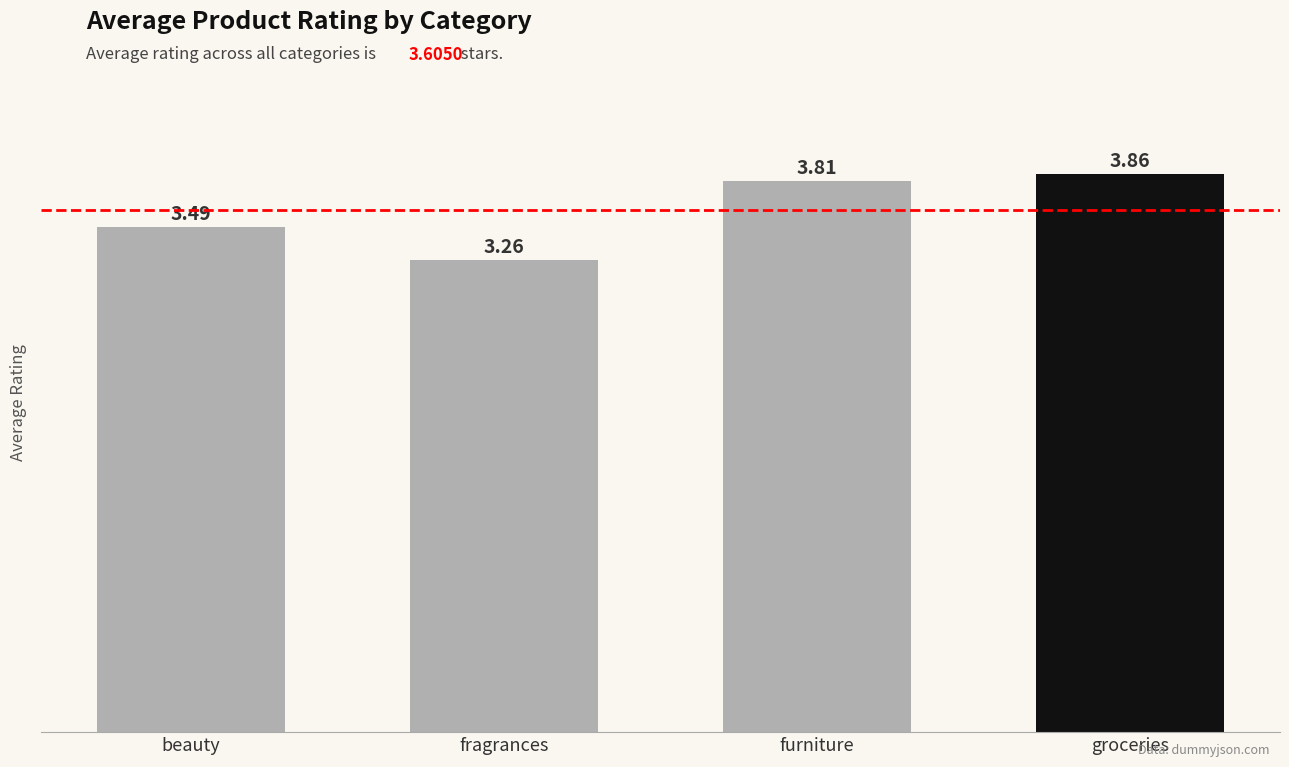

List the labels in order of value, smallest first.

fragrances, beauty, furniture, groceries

◇ ◇ ◇ ◇ ◇

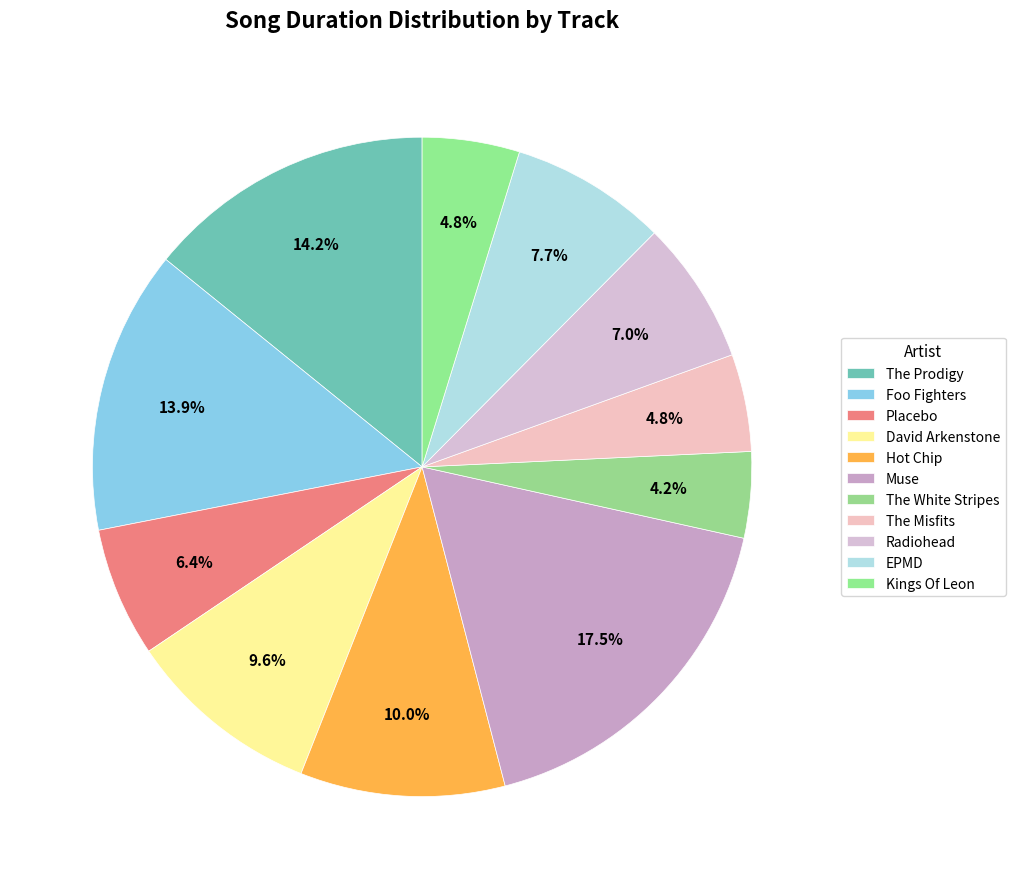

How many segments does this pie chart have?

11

◇ ◇ ◇ ◇ ◇

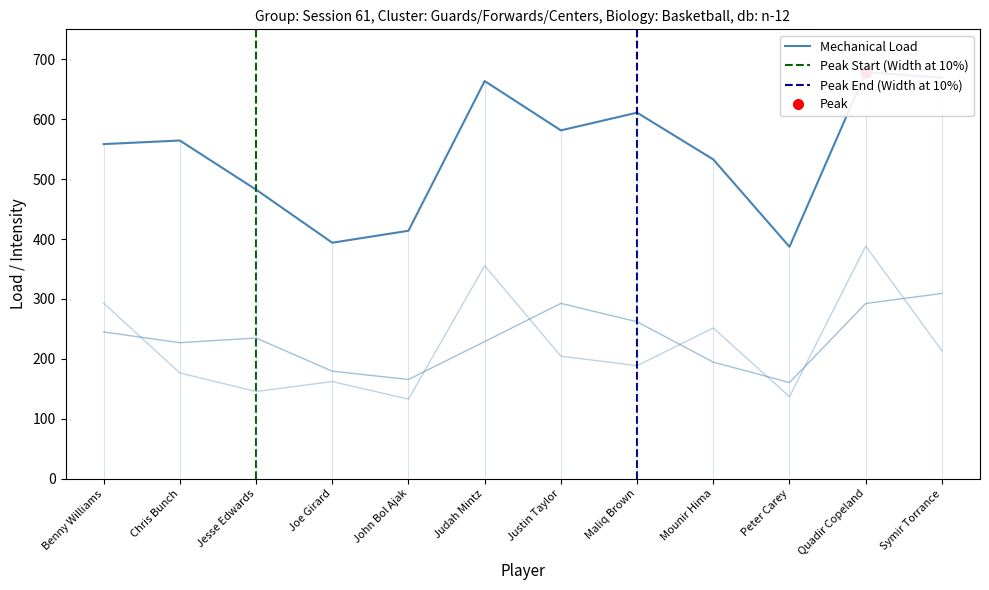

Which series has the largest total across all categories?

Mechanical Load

◇ ◇ ◇ ◇ ◇

Consigne. Recopiez les lignes à l'identique, de celle qui contient « Which series has » jusqu'à celle qui contient « Mechanical Load », ces deux lignes comprises.

Espace de réponse.
Which series has the largest total across all categories?

Mechanical Load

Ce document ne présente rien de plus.